VIP and new technologies: easy access to job market (Belgium, Italy, Spain) – a project focused on helping people with visual impairments find jobs with greater success through using an online platform with training courses and a newly-developed app for social media.
Reimagining Recognition (Moldova, Ukraine, Georgia, Armenia, Lithuania, Finland, Ireland) – an open digital badge system designed to develop the capacity of youth work organisations in recognising and validating the activities and competencies of young people and youth workers.
Digital Transformation for Civic Engagement (Estonia) – six civic engagement projects under one hood, where young people developed project management and participatory leadership skills in solving real-life issues from those related to fake news and climate change to prevention and control of juvenile delinquency.
Group therapy as a path to solidarity (Slovenia) – once started as a small “offline” initiative, today is an online peer-to-peer counseling program, offering free group therapy, led by young psychotherapy and psychology students, to young people who don’t have the ability to financially afford it otherwise.
ARTsee (Bosnia and Herzegovina, Greece) – an app for children with developmental disabilities enabling them to interact with valuable artwork from the collections of art museums, developing children’s understanding of the world that surrounds them, their emotions, and the emotions of people around them.
5 Minutes Climate Chance (Austria, Germany, the United Kingdom) – a project creating a climate podcast community with 80+ low-threshold, informative and entertaining podcast episodes (reaching over 20,000 downloads) made by young people with fewer opportunities.
Festival of Sustainability (the United Kingdom) – a volunteering festival inside the popular music festival in Leeds, where a group of organised and determined volunteers encourage thousands of music fans to collect trash at their camps in exchange for cool merchandise and a better shape of the 600-acre festival site after the weekend.
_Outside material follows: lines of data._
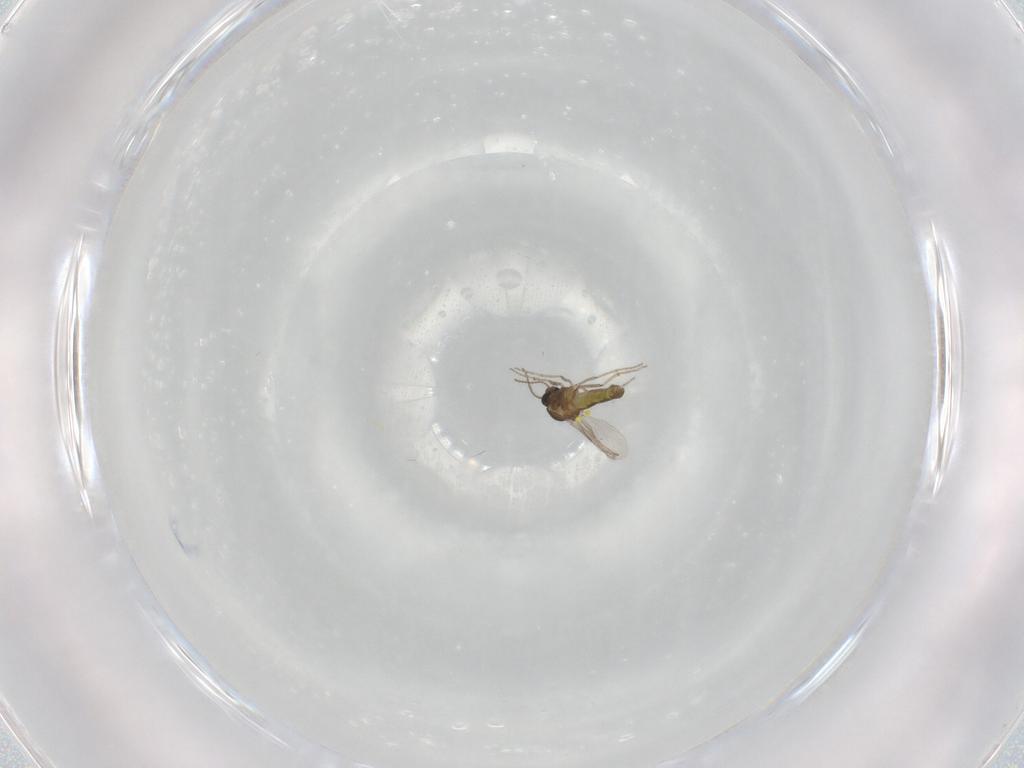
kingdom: Animalia
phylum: Arthropoda
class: Insecta
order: Diptera
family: Ceratopogonidae
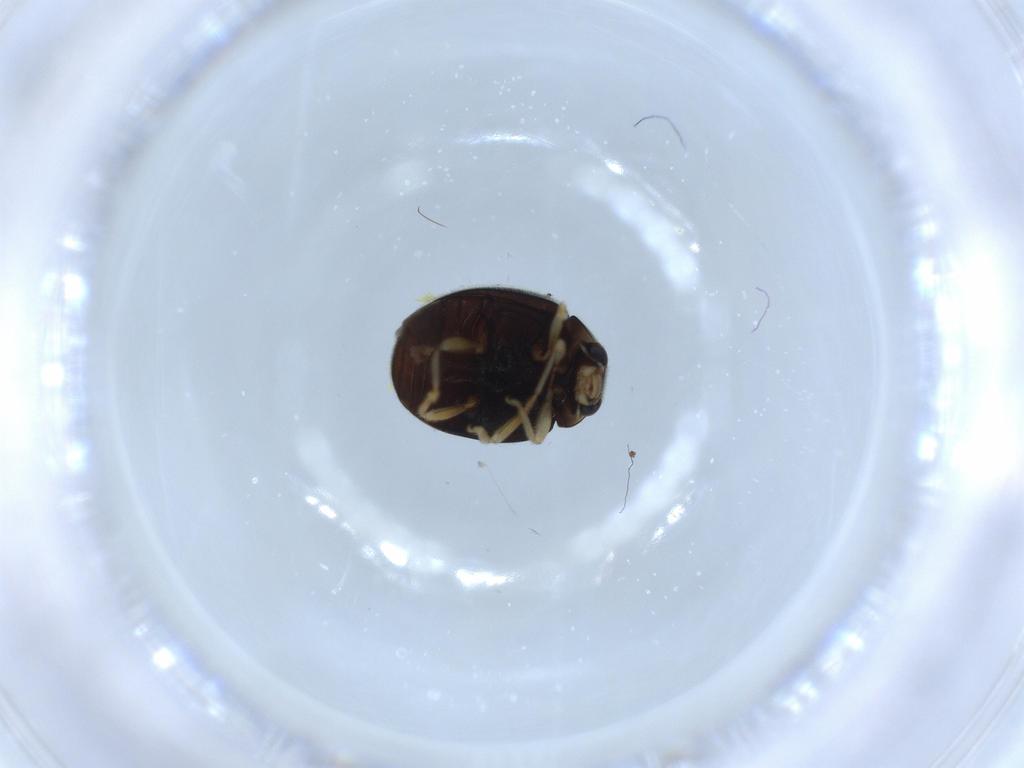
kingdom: Animalia
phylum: Arthropoda
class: Insecta
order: Coleoptera
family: Coccinellidae
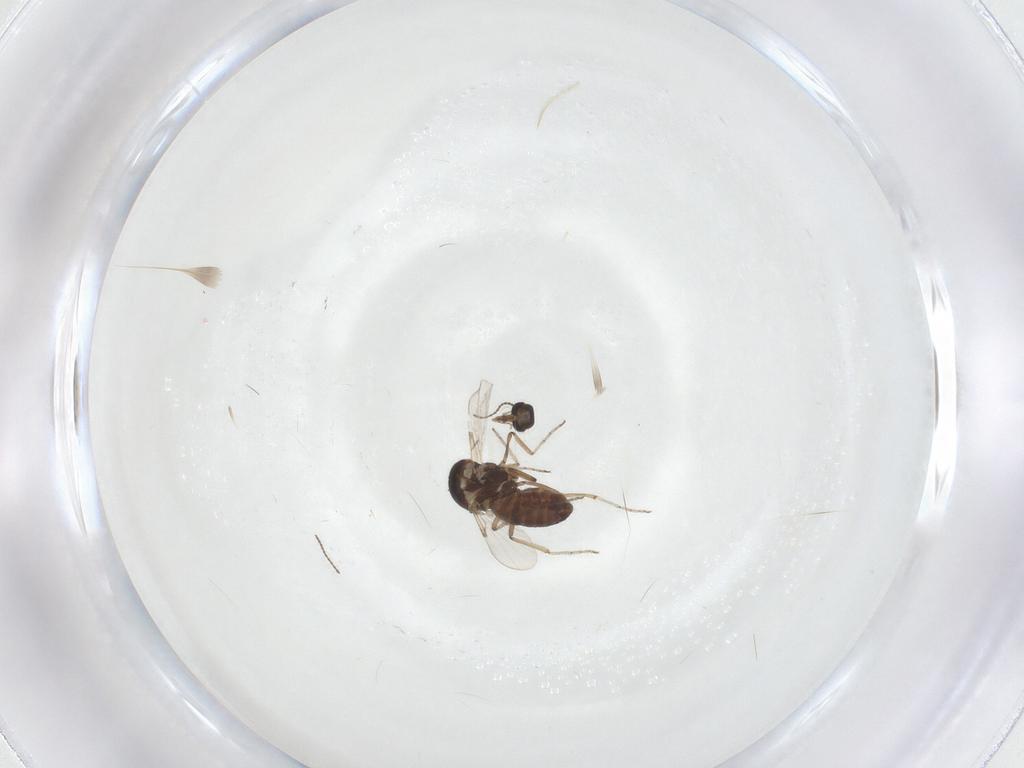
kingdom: Animalia
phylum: Arthropoda
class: Insecta
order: Diptera
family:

Radkino Tirol (Austria) – sustainable outdoor cinemas organised and coordinated by a network of youth projects to raise awareness of climate change and energy consumption by proving that fun activities do not have to be straining on the environment.
Youth for Action and Sustainability (YAS!) (Cyprus) – a youth organisation on a duty to educate the young people and the local community about the Sustainable Development Goals of the UN agenda for 2030 with strong emphasis on climate & the environment, helping the young people to become the protagonists of these actions and reinforce efforts taking place to achieve a sustainable environment for the future generations.
Green Steps (Portugal, Madeira island) – an environmental-artistic project, where urban waste is collected and turned into massive art installations.